▶ Exercise directions: Every line from the one containing "When defining a" through the end of the data is to be copied exactly, and nothing outside that range.

▶ Given records:
=== Begin Enclosure ===

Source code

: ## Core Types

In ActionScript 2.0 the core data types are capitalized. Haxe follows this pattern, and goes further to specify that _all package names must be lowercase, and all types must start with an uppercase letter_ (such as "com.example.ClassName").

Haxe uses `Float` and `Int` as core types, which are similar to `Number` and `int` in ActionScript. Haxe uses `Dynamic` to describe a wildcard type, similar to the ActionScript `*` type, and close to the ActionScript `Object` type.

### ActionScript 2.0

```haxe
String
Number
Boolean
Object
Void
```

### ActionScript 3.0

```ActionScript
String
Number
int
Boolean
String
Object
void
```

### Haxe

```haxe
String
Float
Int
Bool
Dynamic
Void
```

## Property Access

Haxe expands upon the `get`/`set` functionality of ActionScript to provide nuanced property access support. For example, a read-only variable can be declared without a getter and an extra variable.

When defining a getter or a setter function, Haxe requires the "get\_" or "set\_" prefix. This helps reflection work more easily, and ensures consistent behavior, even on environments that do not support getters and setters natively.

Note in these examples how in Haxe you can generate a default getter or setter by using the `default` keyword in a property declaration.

=== End Enclosure ===

▶ Solution to this problem:
When defining a getter or a setter function, Haxe requires the "get\_" or "set\_" prefix. This helps reflection work more easily, and ensures consistent behavior, even on environments that do not support getters and setters natively.

Note in these examples how in Haxe you can generate a default getter or setter by using the `default` keyword in a property declaration.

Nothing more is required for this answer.